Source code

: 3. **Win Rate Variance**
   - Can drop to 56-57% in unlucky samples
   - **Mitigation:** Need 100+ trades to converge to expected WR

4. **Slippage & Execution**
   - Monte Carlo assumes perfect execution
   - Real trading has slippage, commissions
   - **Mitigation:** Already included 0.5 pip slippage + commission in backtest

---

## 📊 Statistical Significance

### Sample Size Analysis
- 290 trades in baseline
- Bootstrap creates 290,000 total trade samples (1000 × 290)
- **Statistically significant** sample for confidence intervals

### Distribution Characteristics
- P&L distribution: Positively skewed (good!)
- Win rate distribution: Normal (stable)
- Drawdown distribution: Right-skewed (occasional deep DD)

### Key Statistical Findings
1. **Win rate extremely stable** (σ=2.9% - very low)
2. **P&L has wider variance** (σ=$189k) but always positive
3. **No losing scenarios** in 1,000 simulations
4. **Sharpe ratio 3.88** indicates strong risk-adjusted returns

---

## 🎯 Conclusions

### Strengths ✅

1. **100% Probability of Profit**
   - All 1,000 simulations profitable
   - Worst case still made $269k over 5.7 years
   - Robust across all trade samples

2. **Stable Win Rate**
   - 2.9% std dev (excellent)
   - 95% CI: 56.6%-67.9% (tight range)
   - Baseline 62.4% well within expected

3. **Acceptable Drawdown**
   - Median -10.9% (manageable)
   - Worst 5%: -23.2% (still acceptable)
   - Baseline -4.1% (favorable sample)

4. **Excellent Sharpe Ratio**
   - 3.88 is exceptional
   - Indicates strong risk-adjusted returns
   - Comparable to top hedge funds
§
▶ WHAT YOU ARE ASKED TO DO
After locating the line with "- **Mitigation:** Already" in the records above, please set down that line and all later ones exactly, and no other line.

▶ OUTPUT OF THE EXERCISE
   - **Mitigation:** Already included 0.5 pip slippage + commission in backtest

---

## 📊 Statistical Significance

### Sample Size Analysis
- 290 trades in baseline
- Bootstrap creates 290,000 total trade samples (1000 × 290)
- **Statistically significant** sample for confidence intervals

### Distribution Characteristics
- P&L distribution: Positively skewed (good!)
- Win rate distribution: Normal (stable)
- Drawdown distribution: Right-skewed (occasional deep DD)

### Key Statistical Findings
1. **Win rate extremely stable** (σ=2.9% - very low)
2. **P&L has wider variance** (σ=$189k) but always positive
3. **No losing scenarios** in 1,000 simulations
4. **Sharpe ratio 3.88** indicates strong risk-adjusted returns

---

## 🎯 Conclusions

### Strengths ✅

1. **100% Probability of Profit**
   - All 1,000 simulations profitable
   - Worst case still made $269k over 5.7 years
   - Robust across all trade samples

2. **Stable Win Rate**
   - 2.9% std dev (excellent)
   - 95% CI: 56.6%-67.9% (tight range)
   - Baseline 62.4% well within expected

3. **Acceptable Drawdown**
   - Median -10.9% (manageable)
   - Worst 5%: -23.2% (still acceptable)
   - Baseline -4.1% (favorable sample)

4. **Excellent Sharpe Ratio**
   - 3.88 is exceptional
   - Indicates strong risk-adjusted returns
   - Comparable to top hedge funds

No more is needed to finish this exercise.